* **TEKSTFRAGMENT**:
Contact
  1. Vaste zorgconsulent voor iedere trombosepatiënt

Woensdag is het Wereld Trombose Dag; een aandoening die vaak voorkomt. Maar wat is het precies en wat is de rol van de Trombosedienst van Isala? Laboratoriumarts Sjef van de Leur geeft antwoord.

Sjef van de Leur (laboratoriumarts) en zorgconsulenten Anja Telman en Mariet Tielbeke

Wat is trombose eigenlijk?

‘Als je een wondje hebt, stolt je bloed. Een prachtige mechanisme. Soms is dat mechanisme verstoord en stolt het bloed in je bloedvat. Als dat stolsel een bloedvat afsluit, noemen wij dat een trombose.

Per uur krijgen 11 mensen trombose in Nederland. Dat is enorm veel.

* **OPDRACHTEN**:
1) Neem uit het tekstfragment over trombose het deel vanaf "Wat is trombose" tot en met "is enorm veel." letterlijk over.
2) Beoordeel voor elke uitspraak of die overeenkomt met het tekstfragment over trombose. Antwoord met ja of nee en citeer letterlijk de woorden uit het tekstfragment die de doorslag geven.
(a) Wereld Trombose Dag valt op een woensdag.
(b) In Nederland krijgen per uur 11 mensen trombose.
(c) Sjef van de Leur is zorgconsulent.

* **GEGEVENSUITTREKSEL**:
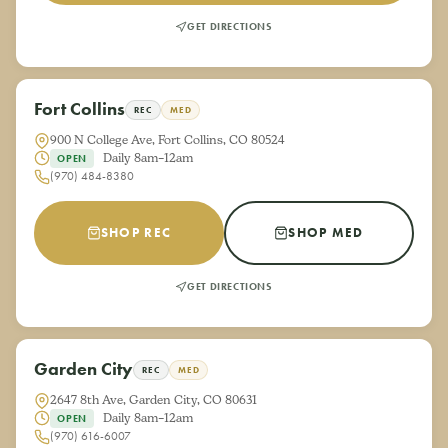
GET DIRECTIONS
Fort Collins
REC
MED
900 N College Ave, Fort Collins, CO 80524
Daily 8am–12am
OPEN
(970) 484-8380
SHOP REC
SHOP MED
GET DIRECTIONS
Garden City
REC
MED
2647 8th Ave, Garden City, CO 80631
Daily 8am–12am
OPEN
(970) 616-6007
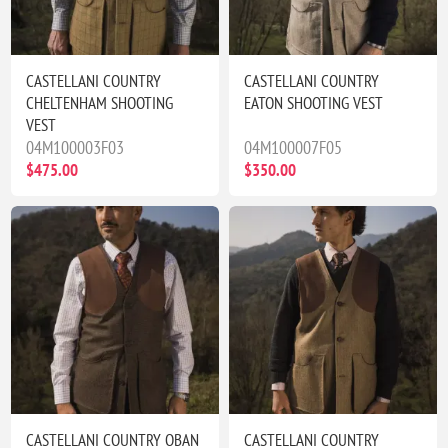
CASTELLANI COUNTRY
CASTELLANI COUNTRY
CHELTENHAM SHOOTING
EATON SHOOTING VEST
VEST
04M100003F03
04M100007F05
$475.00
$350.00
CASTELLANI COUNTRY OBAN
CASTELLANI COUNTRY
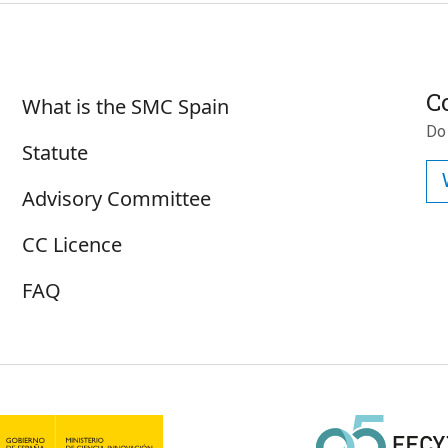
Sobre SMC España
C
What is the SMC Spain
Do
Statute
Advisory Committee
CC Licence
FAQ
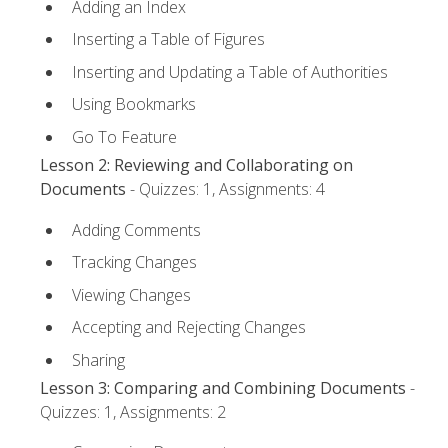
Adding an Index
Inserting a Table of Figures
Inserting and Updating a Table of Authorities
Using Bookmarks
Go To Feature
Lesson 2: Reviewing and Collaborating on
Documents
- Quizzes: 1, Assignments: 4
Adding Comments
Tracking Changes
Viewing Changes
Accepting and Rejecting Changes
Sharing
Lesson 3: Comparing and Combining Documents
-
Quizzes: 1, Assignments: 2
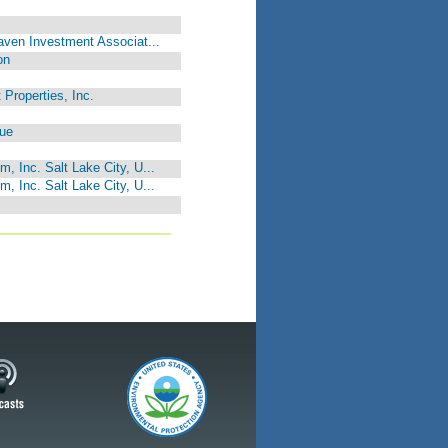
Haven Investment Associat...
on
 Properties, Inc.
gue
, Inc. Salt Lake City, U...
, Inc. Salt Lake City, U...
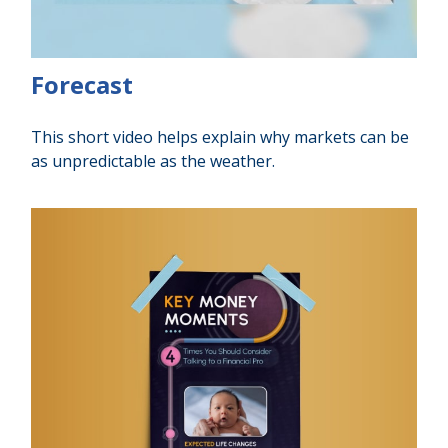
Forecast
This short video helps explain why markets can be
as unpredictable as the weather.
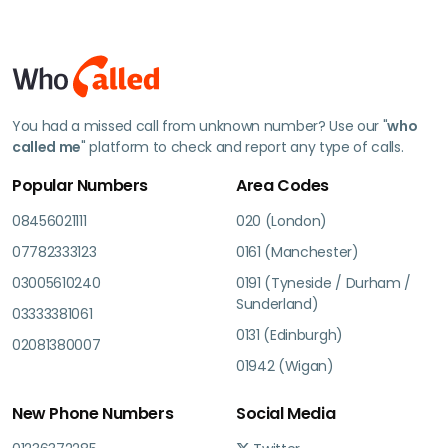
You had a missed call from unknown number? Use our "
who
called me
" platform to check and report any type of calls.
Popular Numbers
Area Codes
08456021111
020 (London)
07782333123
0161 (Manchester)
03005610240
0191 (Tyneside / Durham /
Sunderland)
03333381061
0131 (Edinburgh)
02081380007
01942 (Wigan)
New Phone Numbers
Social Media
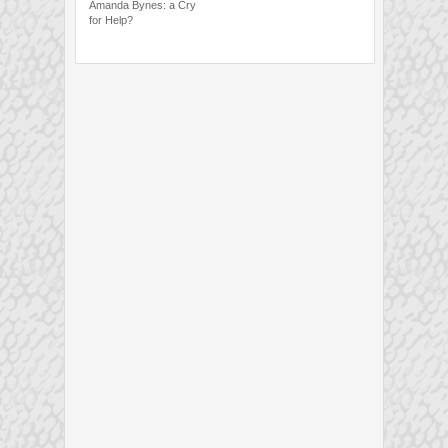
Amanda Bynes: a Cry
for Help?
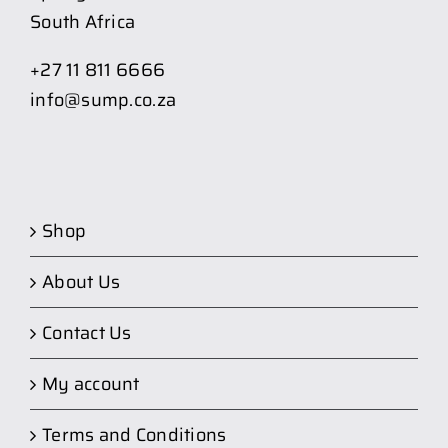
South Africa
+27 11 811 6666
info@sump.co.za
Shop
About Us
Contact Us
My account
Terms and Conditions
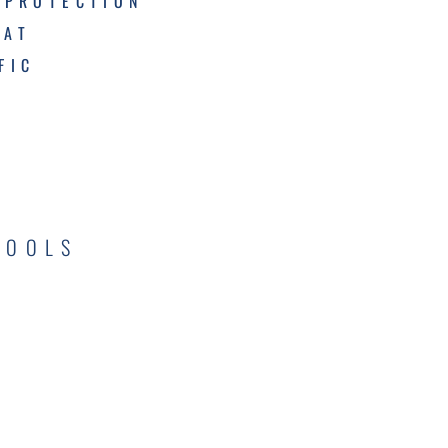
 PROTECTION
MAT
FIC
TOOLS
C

* **ANTWOORDEN**:
1)
Wat is trombose eigenlijk?

‘Als je een wondje hebt, stolt je bloed. Een prachtige mechanisme. Soms is dat mechanisme verstoord en stolt het bloed in je bloedvat. Als dat stolsel een bloedvat afsluit, noemen wij dat een trombose.

Per uur krijgen 11 mensen trombose in Nederland. Dat is enorm veel.

2)
(a) Ja: "Woensdag is het Wereld Trombose Dag"
(b) Ja: "Per uur krijgen 11 mensen trombose in Nederland."
(c) Nee: "Sjef van de Leur (laboratoriumarts)"